I'm envious of myself for going there, and I got the impression that a lot of other people in attendance Sunday felt the same way. It didn't hurt that the weather was postcard-perfect.
Living in Florida means the Major League Baseball season begins six weeks early when pitchers and catchers report.
Have you ever been to a spring game in Florida or Arizona?
I went to see a Dodgertown game when I was in Florida for a space shuttle launch a few years ago. Launch was scrubbed, so we went toolin' around the next day. We stopped at Vero Beach for a treat, saw a Dodger decal in the window. After inquiring, we headed over to Dodgertown for a peek--mostly as a lark for a coupla LA-area people. But we weren't the only ones heading into Dodgertown... turns out that a game ---the AAA team--- was starting in 5-minutes' time. Since we were full on sweets, we didn't go to the concession stand, and therefore didn't see the Hiroshima plaque. Oh, and the Dodgers won.
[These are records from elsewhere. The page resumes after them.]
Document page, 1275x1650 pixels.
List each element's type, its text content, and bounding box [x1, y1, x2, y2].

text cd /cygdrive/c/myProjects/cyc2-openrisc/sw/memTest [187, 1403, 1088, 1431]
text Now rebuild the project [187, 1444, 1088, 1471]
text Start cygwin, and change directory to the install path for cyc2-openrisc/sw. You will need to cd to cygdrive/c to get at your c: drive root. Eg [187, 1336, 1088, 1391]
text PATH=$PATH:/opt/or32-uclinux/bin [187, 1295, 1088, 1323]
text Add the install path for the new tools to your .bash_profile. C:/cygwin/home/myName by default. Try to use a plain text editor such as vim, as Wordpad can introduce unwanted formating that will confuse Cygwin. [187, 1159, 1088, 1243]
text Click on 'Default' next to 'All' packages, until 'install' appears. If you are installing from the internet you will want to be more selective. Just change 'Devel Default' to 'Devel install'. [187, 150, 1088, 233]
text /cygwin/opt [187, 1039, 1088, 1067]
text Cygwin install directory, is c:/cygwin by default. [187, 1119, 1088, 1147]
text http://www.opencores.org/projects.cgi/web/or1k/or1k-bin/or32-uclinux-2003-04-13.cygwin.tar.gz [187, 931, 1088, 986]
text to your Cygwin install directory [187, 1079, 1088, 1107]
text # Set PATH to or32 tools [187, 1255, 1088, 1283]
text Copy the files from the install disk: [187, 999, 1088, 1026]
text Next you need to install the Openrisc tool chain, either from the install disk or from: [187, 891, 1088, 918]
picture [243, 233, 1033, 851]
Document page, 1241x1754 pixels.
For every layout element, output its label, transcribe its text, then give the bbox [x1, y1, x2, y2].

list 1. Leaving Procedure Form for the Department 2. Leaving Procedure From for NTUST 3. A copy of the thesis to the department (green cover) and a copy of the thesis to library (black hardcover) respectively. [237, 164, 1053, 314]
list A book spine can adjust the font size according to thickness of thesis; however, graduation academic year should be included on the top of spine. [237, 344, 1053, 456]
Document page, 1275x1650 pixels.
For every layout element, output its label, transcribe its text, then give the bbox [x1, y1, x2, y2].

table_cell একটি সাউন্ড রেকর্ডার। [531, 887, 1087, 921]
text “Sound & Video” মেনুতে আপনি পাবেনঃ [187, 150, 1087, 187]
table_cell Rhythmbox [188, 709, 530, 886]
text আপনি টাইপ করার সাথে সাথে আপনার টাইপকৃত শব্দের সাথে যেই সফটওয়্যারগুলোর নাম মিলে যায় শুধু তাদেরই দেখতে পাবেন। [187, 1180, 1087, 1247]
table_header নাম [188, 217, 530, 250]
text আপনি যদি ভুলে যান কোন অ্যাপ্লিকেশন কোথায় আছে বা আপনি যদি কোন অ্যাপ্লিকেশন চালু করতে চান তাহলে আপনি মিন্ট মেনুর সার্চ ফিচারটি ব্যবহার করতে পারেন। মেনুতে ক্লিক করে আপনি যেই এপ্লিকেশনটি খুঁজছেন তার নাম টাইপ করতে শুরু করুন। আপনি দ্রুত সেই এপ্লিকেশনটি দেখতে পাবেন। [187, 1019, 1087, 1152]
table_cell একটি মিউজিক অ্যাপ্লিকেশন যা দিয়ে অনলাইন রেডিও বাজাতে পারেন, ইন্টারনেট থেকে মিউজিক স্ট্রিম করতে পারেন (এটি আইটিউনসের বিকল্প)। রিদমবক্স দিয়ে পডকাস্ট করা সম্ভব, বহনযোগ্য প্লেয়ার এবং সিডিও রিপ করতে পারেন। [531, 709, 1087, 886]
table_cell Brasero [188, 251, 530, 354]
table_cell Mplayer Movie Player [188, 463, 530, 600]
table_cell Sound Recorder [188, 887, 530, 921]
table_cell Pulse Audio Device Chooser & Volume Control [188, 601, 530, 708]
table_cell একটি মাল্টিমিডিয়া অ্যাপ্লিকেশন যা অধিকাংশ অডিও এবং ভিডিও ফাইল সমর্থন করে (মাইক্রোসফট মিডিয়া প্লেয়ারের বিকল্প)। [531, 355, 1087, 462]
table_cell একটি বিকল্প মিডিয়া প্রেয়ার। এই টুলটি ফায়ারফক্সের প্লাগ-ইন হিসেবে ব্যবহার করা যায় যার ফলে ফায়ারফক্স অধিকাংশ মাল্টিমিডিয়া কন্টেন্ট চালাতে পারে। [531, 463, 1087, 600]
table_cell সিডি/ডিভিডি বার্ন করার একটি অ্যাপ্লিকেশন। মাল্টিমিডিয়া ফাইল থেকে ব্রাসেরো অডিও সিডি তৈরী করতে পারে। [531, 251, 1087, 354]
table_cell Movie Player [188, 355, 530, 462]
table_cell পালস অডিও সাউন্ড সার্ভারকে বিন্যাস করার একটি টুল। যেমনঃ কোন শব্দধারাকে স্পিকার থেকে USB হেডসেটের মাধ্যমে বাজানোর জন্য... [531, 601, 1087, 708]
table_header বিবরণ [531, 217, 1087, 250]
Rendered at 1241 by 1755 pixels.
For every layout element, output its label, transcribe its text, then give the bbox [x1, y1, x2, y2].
Rogers, need I remind you why the plaque was placed next to the ketchup and mustard dispenser? It was to remind us why the United States used nuclear weapons on Japan in the first place: to protect our freedom of condiment choice. If you don't see my point, try putting wasabi and soy sauce on your hot dog next time and imagine what life would've been like if we hadn't used The Bomb.
But, seriously, those nachos were the best. I want to move to Mexico now.
Back when the Yanks trained in Ft. Lauderdale, maybe about 15 years ago, I had business in South Florida and took in a late Spring Training game. Most memorable was that teeny weeny stadium, an unpire Ken Kaiser, who good-naturedly took our razzing him to no end. We were sitting betwen first base and the plate, and felt our view was better than Kaiser's . . . on all his calls!
I also had business in Ft. Myers and Cocoa Beach often saw major leaguers, but never went to a game during those visits. And when I had Miami business in later years I took in Marlins games. It got to where I'd schedule my South Florida visits around their home schedule.
My folks live in Florida half the year, and they've been to some Spring Training games, and always love the experience.